[What to work on] Pick out and copy every line of the records that contains the word "have", treating uppercase and lowercase letters as different.

[Items from a data source]
▬▬▬▬▬▬▬▬▬▬

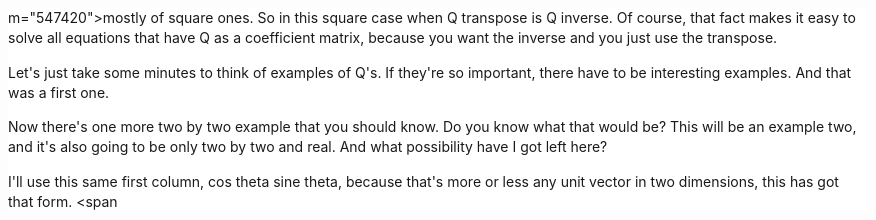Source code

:   m="547420">mostly</span> <span m="548020">of</span> <span
  m="548140">square</span> <span m="548710">ones.</span> <span
  m="551230">So</span> <span m="551470">in</span> <span m="551650">this</span>
  <span m="551770">square</span> <span m="552130">case</span> <span
  m="552670">when</span> <span m="553530">Q</span> <span
  m="553750">transpose</span> <span m="555550">is</span> <span
  m="555940">Q</span> <span m="556270">inverse.</span> <span
  m="559320">Of</span> <span m="559390">course,</span> <span
  m="560620">that</span> <span m="560830">fact</span> <span
  m="561310">makes</span> <span m="561730">it</span> <span
  m="562090">easy</span> <span m="562450">to</span> <span
  m="562600">solve</span> <span m="563140">all</span> <span
  m="563450">equations</span> <span m="564190">that</span> <span
  m="564370">have</span> <span m="565060">Q</span> <span m="565450">as</span>
  <span m="565720">a</span> <span m="566380">coefficient</span> <span
  m="567040">matrix,</span> <span m="567610">because</span> <span
  m="567850">you</span> <span m="568150">want</span> <span m="568480">the</span>
  <span m="568630">inverse</span> <span m="569080">and</span> <span
  m="569200">you</span> <span m="569320">just</span> <span m="570070">use</span>
  <span m="570370">the</span> <span m="570490">transpose.</span></p><p><span
  m="574600">Let's</span> <span m="574840">just</span> <span
  m="575020">take</span> <span m="576841">some</span> <span
  m="577280">minutes</span> <span m="577930">to</span> <span
  m="578170">think</span> <span m="578530">of</span> <span
  m="578710">examples</span> <span m="579490">of</span> <span
  m="579880">Q's.</span> <span m="580390">If</span> <span
  m="580570">they're</span> <span m="580780">so</span> <span
  m="580990">important,</span> <span m="581570">there</span> <span
  m="581620">have</span> <span m="581800">to</span> <span m="581920">be</span>
  <span m="583180">interesting</span> <span m="583830">examples.</span> <span
  m="584560">And</span> <span m="584680">that</span> <span m="585010">was</span>
  <span m="585270">a</span> <span m="585370">first</span> <span
  m="585880">one.</span></p><p><span m="586450">Now</span> <span
  m="586630">there's</span> <span m="586870">one</span> <span
  m="587110">more</span> <span m="587380">two</span> <span m="587680">by</span>
  <span m="587920">two</span> <span m="588220">example</span> <span
  m="589410">that</span> <span m="590170">you</span> <span
  m="590290">should</span> <span m="590590">know.</span> <span
  m="592180">Do</span> <span m="592270">you</span> <span m="592360">know</span>
  <span m="592480">what</span> <span m="592660">that</span> <span
  m="592870">would</span> <span m="593050">be?</span> <span
  m="594890">This</span> <span m="595030">will</span> <span m="595120">be</span>
  <span m="595250">an</span> <span m="595300">example</span> <span
  m="595840">two,</span> <span m="597040">and</span> <span
  m="597220">it's</span> <span m="597400">also</span> <span
  m="597850">going</span> <span m="598040">to</span> <span m="598120">be</span>
  <span m="598330">only</span> <span m="598720">two</span> <span
  m="598990">by</span> <span m="599260">two</span> <span m="600460">and</span>
  <span m="600700">real.</span> <span m="601870">And</span> <span
  m="602470">what</span> <span m="603180">possibility</span> <span
  m="603970">have</span> <span m="604150">I</span> <span m="604240">got</span>
  <span m="604480">left</span> <span m="604930">here?</span></p><p><span
  m="607310">I'll</span> <span m="607490">use</span> <span
  m="607790">this</span> <span m="607900">same</span> <span
  m="608300">first</span> <span m="608660">column,</span> <span
  m="609670">cos</span> <span m="610010">theta</span> <span
  m="610370">sine</span> <span m="610760">theta,</span> <span
  m="611240">because</span> <span m="611650">that's</span> <span
  m="611870">more</span> <span m="612110">or</span> <span m="612140">less</span>
  <span m="613220">any</span> <span m="615230">unit</span> <span
  m="615680">vector</span> <span m="616190">in</span> <span
  m="616490">two</span> <span m="616940">dimensions,</span> <span
  m="617620">this</span> <span m="617890">has</span> <span m="618440">got</span>
  <span m="618650">that</span> <span m="618830">form.</span> <span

▬▬▬▬▬▬▬▬▬▬

[The completed task]
  m="564370">have</span> <span m="565060">Q</span> <span m="565450">as</span>
  m="581620">have</span> <span m="581800">to</span> <span m="581920">be</span>
  m="603970">have</span> <span m="604150">I</span> <span m="604240">got</span>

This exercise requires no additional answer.